Brewdog Beer School is held in the Bewdog pub in a room upstairs. The pub was buzzing and busy even though it was a week night. The room the Beer School was held in was also full of customers and the ‘school’ was just a reserved table in the corner.
The space wasn’t very big and about a dozen people had booked. Even though a couple of them didn’t show up we were still rather crushed. The table was also a high table with high chairs which I hate sitting at. They’re fine if you don’t have a bag, but if you do (which I do) then it’s really awkward because you have to keep hold of it and this is a pain at the best of times; more so when space is limited.
Our teacher for the night introduced himself and began by telling us about the company. This is when I realised there was another problem.
Our table was right below a speaker. I have difficulty understanding what people are saying in noisy environments at the best of times and the room was already noisy with all the other customers chatting and enjoying their night out. The music blaring from the speaker right above us made it almost impossible.
I told him I couldn’t hear and to give the guy his due, he did try to re-position himself and raise his voice, but without a megaphone there wasn’t really a lot he could do.
Fortunately the friend I was with has better hearing than me and she was able to tell me what he was saying. Not ideal, but better than missing out completely.
And I realised the high tables and crowding together were probably for a reason – it would have been even harder to hear had we been spread out and sat at a lower level than our ‘teacher’ who was standing. A better solution of course would have been a private room or at least turning the speaker off for the duration of the course.
Over a couple of hours we got to try several beers, each one quite different. They were introduced to us with information about how each one is made and how it got its name. I would have taken notes, but there really was no room. It was all very interesting though.
We were given some time to finish each beer before being presented with the next one and this gave us chance to chat with the other ‘students’. It turned out we all seemed to be here because someone had bought us vouchers as a present. And we weren’t the only ones to have trouble finding a suitable date and booking. It’s probably much simpler to book direct with Brewdog, but then it would cost twice as much.
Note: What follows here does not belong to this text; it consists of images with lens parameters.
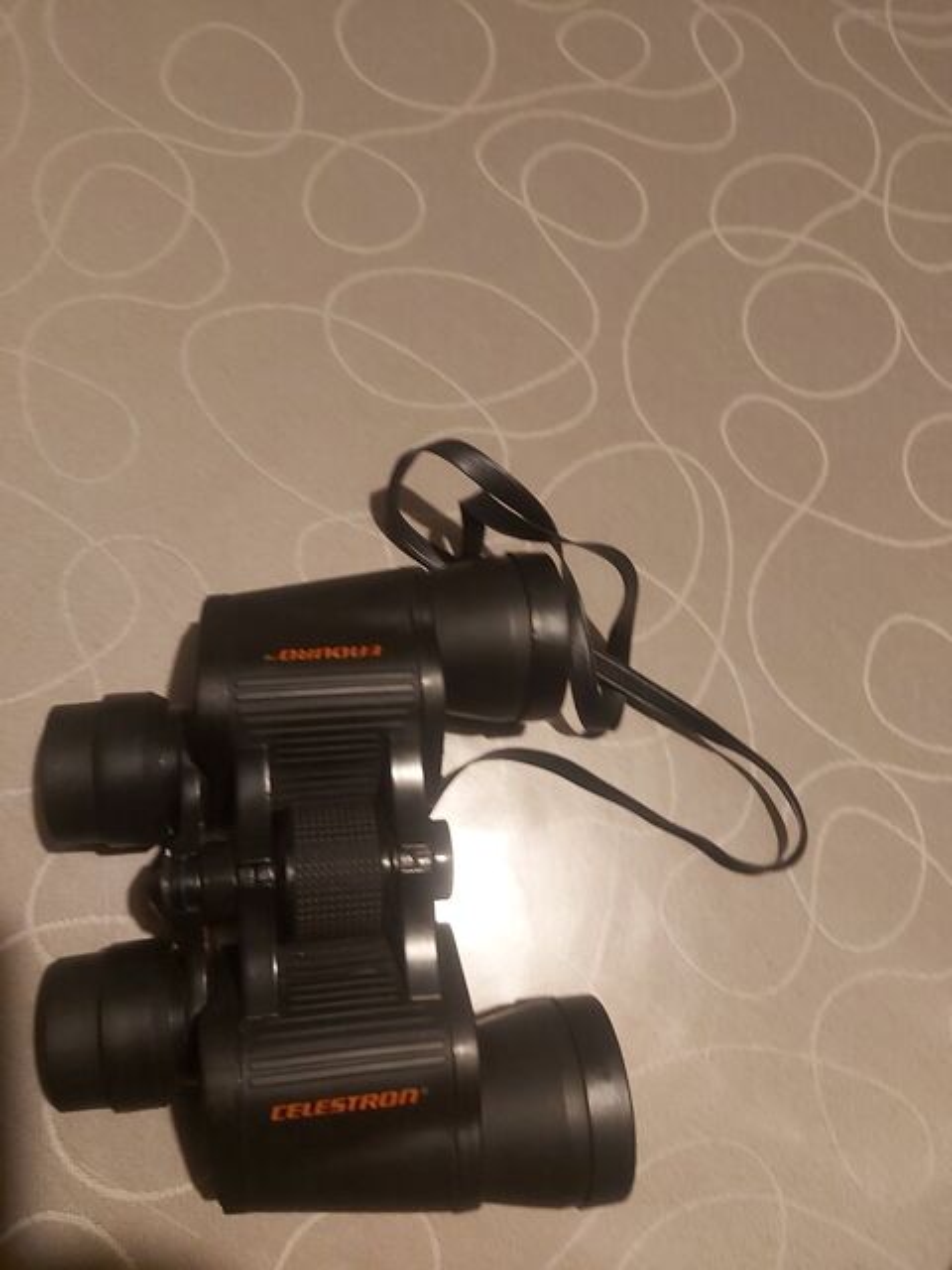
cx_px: 476
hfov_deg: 53.1
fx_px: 953
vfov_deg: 67.3
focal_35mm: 26
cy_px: 635
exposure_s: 1/40
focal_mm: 3.92
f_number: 1.7
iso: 250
Part way through the session the nibbles arrived. The school had been advertised as a beer, cheese and meats tasting session. Beer and cheese, two of my favourite things. I was expecting the cheese to be quite a big part of it too and to have the opportunity to try a range a craft cheeses and learn about them as much as the beer. Maybe even matching the cheeses to the beers.
Instead, it was just a bit of a cheese board plonked down one between two and wasn’t anything special. I hadn’t been able to specify vegetarian, but fortunately I was with a meat-eater and so she had the meat and I had the cheese.
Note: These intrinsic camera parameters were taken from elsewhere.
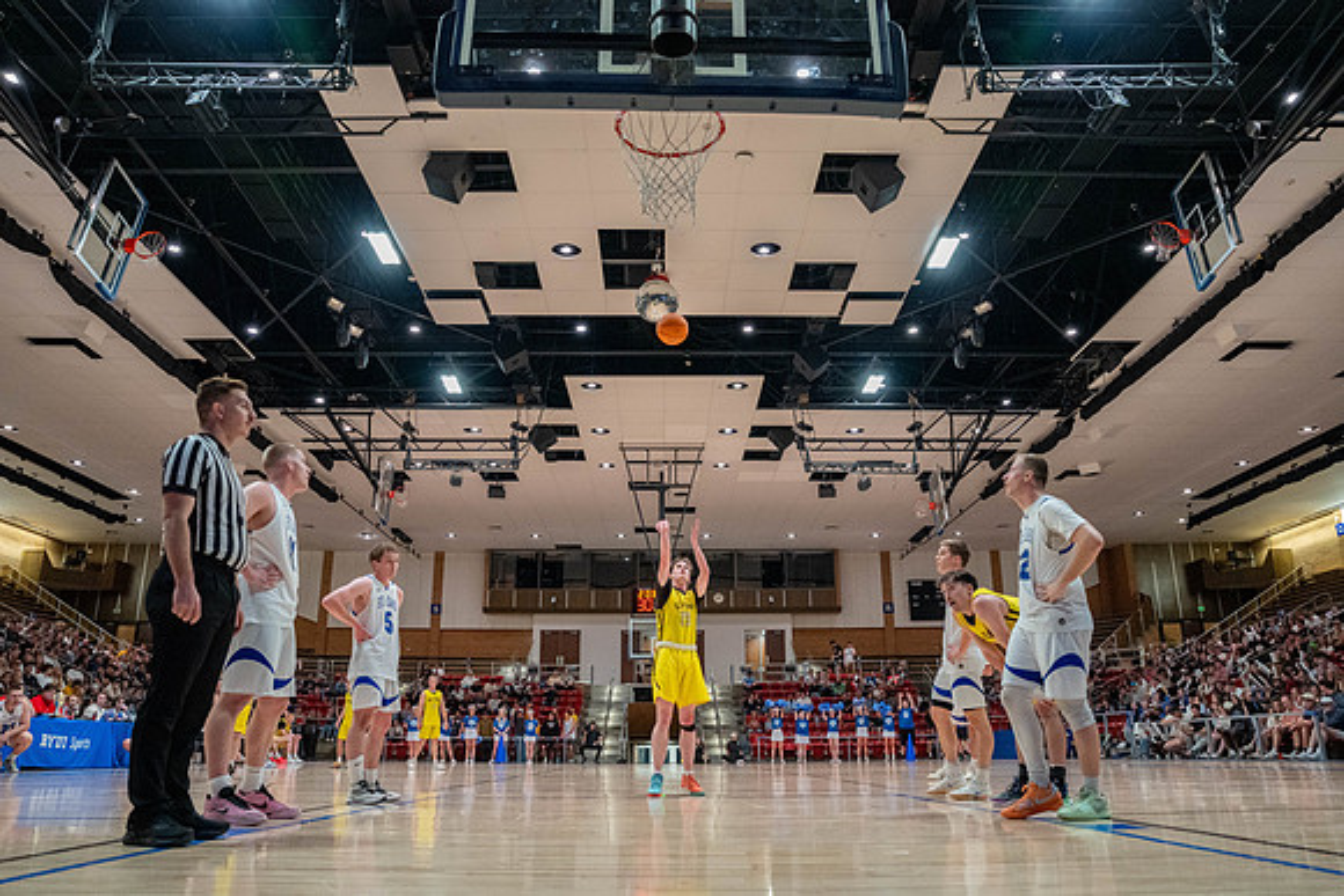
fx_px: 979
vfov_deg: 49.2
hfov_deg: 68.9
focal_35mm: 26
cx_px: 675
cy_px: 435
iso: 6400
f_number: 3.2
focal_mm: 24
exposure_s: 1/320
As the school finished we were left to finish our beers and slowly the group drifted away.
So, did I enjoy it and would I recommend it?
Yes, I had a nice evening and learnt quite a lot (thanks Helen for repeating everything!)
Yes, I got to try some really nice beers and became a bit of a fan of the company. How had I never heard of them before??
Yes, possibly if you get a voucher. It’s a faff to book, but you do save quite a bit.
No, if you had to pay full price. It’s too expensive for the amount of beer and the little bit of cheese. I know you get the ‘school’ as well, but a lot of the information is on the website anyway and surely the point of the school is that it’s yet another good marketing ploy to convert people to the brand and so cheaper would make more sense (get more people taking part and leaving happy rather than fewer people taking part and possibly leaving feeling slightly ripped off).
I’m glad I did it, but I’m unlikely to do it again. I say this mainly because it’s one of those one-time experiences that there’s little reason to repeat even if it had been the best night ever.
Oh, and Brewdog Beer School, this note’s for you:
Find a quieter room and puhleeeeze turn off that damn speaker!